Nos députés fédéraux Olivier Maingain et Véronique Caprasse ont donc déposé un amendement demandant de scinder le canton actuel de Rhode-Saint-Genèse en deux, l’un concernant les communes de Rhode-Saint-Genèse, Linkebeek et Drogenbos, l’autre concernant les communes de Crainhem et Wezembeek-Oppem, de manière à ce que la réforme n’opère aucun changement dommageable pour qui que ce soit. Une pétition a également été mise en ligne par les mandataires DéFI de la périphérie. Celle-ci a récolté près de 750 signatures.
Malgré cette mobilisation et les entraves claires du projet de loi à une justice de proximité et de qualité, l’amendement DéFI a été rejeté par la majorité MR/NVA.
Nous regrettons ce vote car si une « justice sous l’arbre » nous a été présentée comme permettant la tenue d’une audience par semaine à Crainhem, elle ne reste que purement hypothétique. Et, si elle venait malgré tout à être concrétisée, son coût sera entièrement à charge des communes accueillant le siège restant des cantons également restants. La “justice sous l’arbre” implique en effet une totale réorganisation de la justice de paix, ne fût-ce que pour accueillir les archives du siège supprimé et le bureau du greffe. L’institution d’un seul greffe par arrondissement posera en effet problème en ce que l’on se privera, dans les sièges des justices de paix supprimés, de ce qui doit être le premier contact pour les justiciables faisant valoir leurs droits en justice. Ce n’est pas un détail sans importance car, étant donné que la réforme a essentiellement été dictée par des motifs économiques, comme l’ont souligné le Conseil Supérieur de la Justice, les barreaux (francophone, germanophone ET néerlandophone) et les juges de paix, un gros doute subsiste quant au renfort en infrastructure qui sera pourtant nécessaire.

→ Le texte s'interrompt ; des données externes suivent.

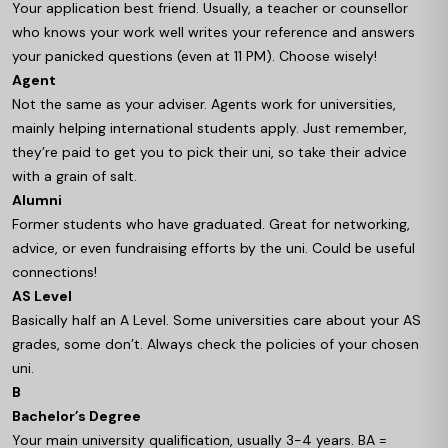
Your application best friend. Usually, a teacher or counsellor
who knows your work well writes your reference and answers
your panicked questions (even at 11 PM). Choose wisely!
Agent
Not the same as your adviser. Agents work for universities,
mainly helping international students apply. Just remember,
they’re paid to get you to pick their uni, so take their advice
with a grain of salt.
Alumni
Former students who have graduated. Great for networking,
advice, or even fundraising efforts by the uni. Could be useful
connections!
AS Level
Basically half an A Level. Some universities care about your AS
grades, some don’t. Always check the policies of your chosen
uni.
B
Bachelor’s Degree
Your main university qualification, usually 3-4 years. BA =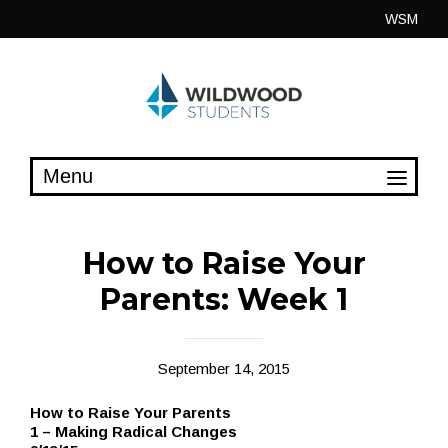
Skip
WSM
to
content
How to Raise Your
Parents: Week 1
September 14, 2015
How to Raise Your Parents
1 – Making Radical Changes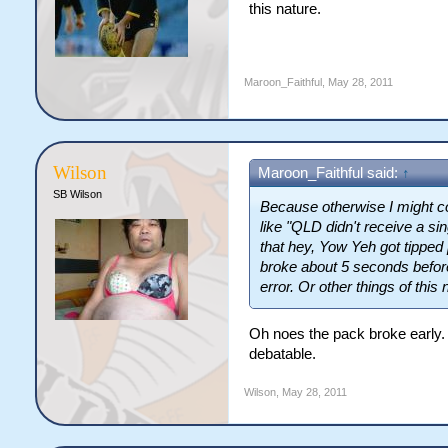
this nature.
Maroon_Faithful
,
May 28, 2011
Wilson
Maroon_Faithful said:
↑
SB Wilson
Because otherwise I might co
like "QLD didn't receive a si
that hey, Yow Yeh got tipped
broke about 5 seconds before
error. Or other things of this 
Oh noes the pack broke early.
debatable.
Wilson
,
May 28, 2011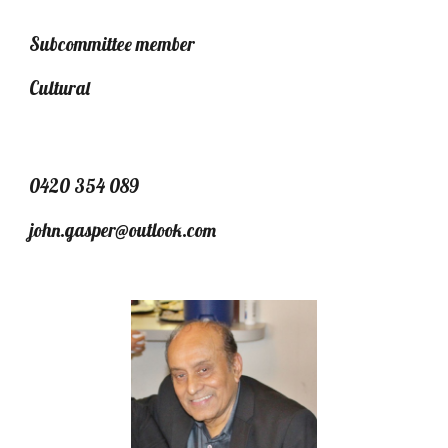
Subcommittee member
Cultural
0420 354 089
john.gasper@outlook.com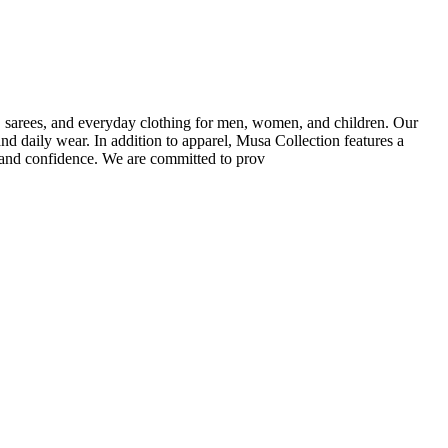
ar, sarees, and everyday clothing for men, women, and children. Our
and daily wear. In addition to apparel, Musa Collection features a
e and confidence. We are committed to prov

Or, dans l’état actuel des bâtiments, on ne pourra pas recaser tout le personnel et les archives des justices de paix qui seront supprimées, et ce d’autant plus que l’entreposage des archives pose déjà problème actuellement.
Le projet de loi remet donc en cause la qualité et la proximité de notre justice de paix alors que ce sont précisément ses objectifs. Une telle remise en cause est d’autant plus inacceptable qu’elle se justifie pour des raisons purement économiques.